* Job 1:
Rewrite the collected data below, changing "DeLonghi" to "Philips" and leaving everything else as it is.

* Selected excerpt:
============

If you want to tweak this mechanism try tuning REDIRECT-MAX-TIMES
option (http://doc.scrapy.org/en/latest/topics/settings.html#redirect-max-times)
Thanks for your explanation.
The issue was that my crawler kept getting redirected indefinitely although it should have stopped after 20 redirects. However I may have overlooked that the DW shut down unexpectedly during that time. I will have to look further into that. You can close this issue if you want and I will open a new one when I know the exact cause.
Right now I have every worker running in his own window. What is a good practice to notice the latter behavior (e.g. DB worker shutting down) without having to switch between multiple windows all the time (spiders, SWs, DWs and broker all have their own window)?
First, please report any errors causing workers to crash, this would help to make Frontera more reliable. There are few options I see:
respawn
samza for running the crawler processes, and log the output to the log files. You will be able to track the problems with logs, and upstart will restart id process dies.Thanks a lot :) . I still seem to be having the same issue. One of my crawlers seems to get stuck in a redirect loop after crawling for a while. When I disable AJAX crawl and redirects all together, one of my spiders just seems to stop crawling after a while. I will debug a bit further and report back whenever I find out more about the cause. Of course any ideas/help from your side would be awesome :) .

============

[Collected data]
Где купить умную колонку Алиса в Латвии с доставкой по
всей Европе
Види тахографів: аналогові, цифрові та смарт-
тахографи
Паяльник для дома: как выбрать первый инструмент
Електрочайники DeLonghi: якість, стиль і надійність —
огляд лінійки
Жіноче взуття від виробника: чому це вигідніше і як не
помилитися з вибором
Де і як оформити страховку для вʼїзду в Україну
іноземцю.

============

* Job 2:
In the Frontera thread above, which components are named as each having their own window?

* Output 1:
Где купить умную колонку Алиса в Латвии с доставкой по
всей Европе
Види тахографів: аналогові, цифрові та смарт-
тахографи
Паяльник для дома: как выбрать первый инструмент
Електрочайники Philips: якість, стиль і надійність —
огляд лінійки
Жіноче взуття від виробника: чому це вигідніше і як не
помилитися з вибором
Де і як оформити страховку для вʼїзду в Україну
іноземцю.

* Output 2:
- spiders
- SWs
- DWs
- broker